Detecting Text Data as Table while working with Java.

Open urmay opened this issue 6 years ago • 1 comments

while passing only first page as command line argument it is able to detect table from the whole text. But when passing the whole document it is also detecting the text as the table.
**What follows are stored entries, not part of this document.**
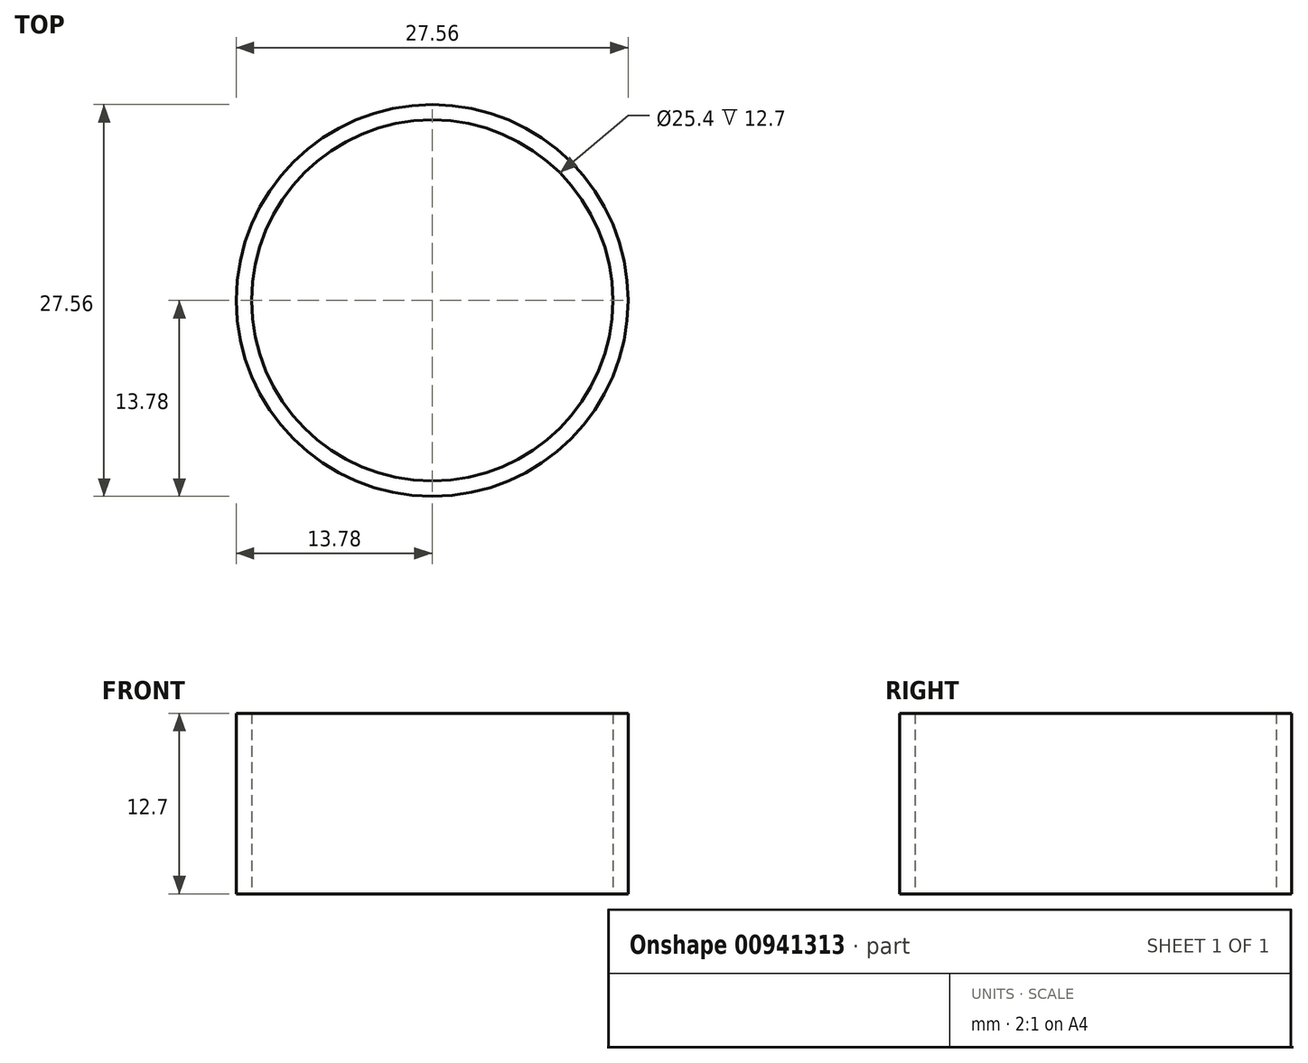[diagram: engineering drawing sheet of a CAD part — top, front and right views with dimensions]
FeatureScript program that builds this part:
annotation { "Feature Type Name" : "Feature", "Feature Type Description" : "" }
export const myFeature = defineFeature(function(context is Context, id is Id, definition is map)
    precondition{}
    {
        {
            var Q0;
            Q0=qCreatedBy(makeId("Top.planeOp"),FACE);
            var sketch = newSketch(context, id + "F0", { "sketchPlane" : qUnion([Q0])});
            skCircle(sketch, "E0", {"center": v(0, 0) * mm, "radius": 12.7 * mm});
            skCircle(sketch, "E1", {"center": v(0, 0) * mm, "radius": 13.78 * mm});
            skSolve(sketch);
        }
        {
            var Q0;
            Q0=makeQuery(id+"F0.imprint","IMPRINT",FACE,{"disambiguationData":[TD([[makeQuery(id+"F0.imprint","IMPRINT",EDGE,{"derivedFrom":sQuery(id+"F0.wireOp",EDGE,"E0")}),-1.0]])]});
            extrude(context, id + "F1", {"entities" : qUnion([Q0]), "depth" : 12.7 * mm, "offsetDistance" : 25.4 * mm});
        }
    });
Version: tabula-1.0.2.jar

Java Code:

public static void main(String[] args) throws ParseException
{
	// String commandLineOptions[] = {"-p", "all", "-o", "$tsv"};
	String commandLineOptions[] = {"-p", "1", "-o", "$tsv"};

	CommandLineParser parser = new DefaultParser();
	try
	{
		CommandLine line = parser.parse(buildOptions(), commandLineOptions);
		new CommandLineApp(System.out, line).extractFileInto(
				new File("C:/Users/path to pdf/ast_sci_data_tables_sample.pdf"),
				new File("C:/Users/path to pdf/ast_sci_data_tables_sample.tsv"));
	}
	catch (Exception e)
	{
		e.printStackTrace();
	}
}

Surprisingly while applying same file on python library it is able to detect only tables from the whole pdf.

Python Code:

import tabula
from tabula import read_pdf
from tabula import convert_into
df=read_pdf("C:/Users/path to pdf/ast_sci_data_tables_sample.pdf",multiple_tables=True,pages = 'all')
convert_into("C:/Users/path to pdf/ast_sci_data_tables_sample.pdf","test.json",output_format="json",multiple_tables=True,pages = 'all')

Pdf file :http://www.sedl.org/afterschool/toolkits/science/pdf/ast_sci_data_tables_sample.pdf

May 07 '19 13:05 urmay

Use Nurminen detection algorithm to detect only tables, and the you can use BasicExtractorAlgorthm to extract the data into required format like csv, html.

May 29 '20 10:05 satyaraj479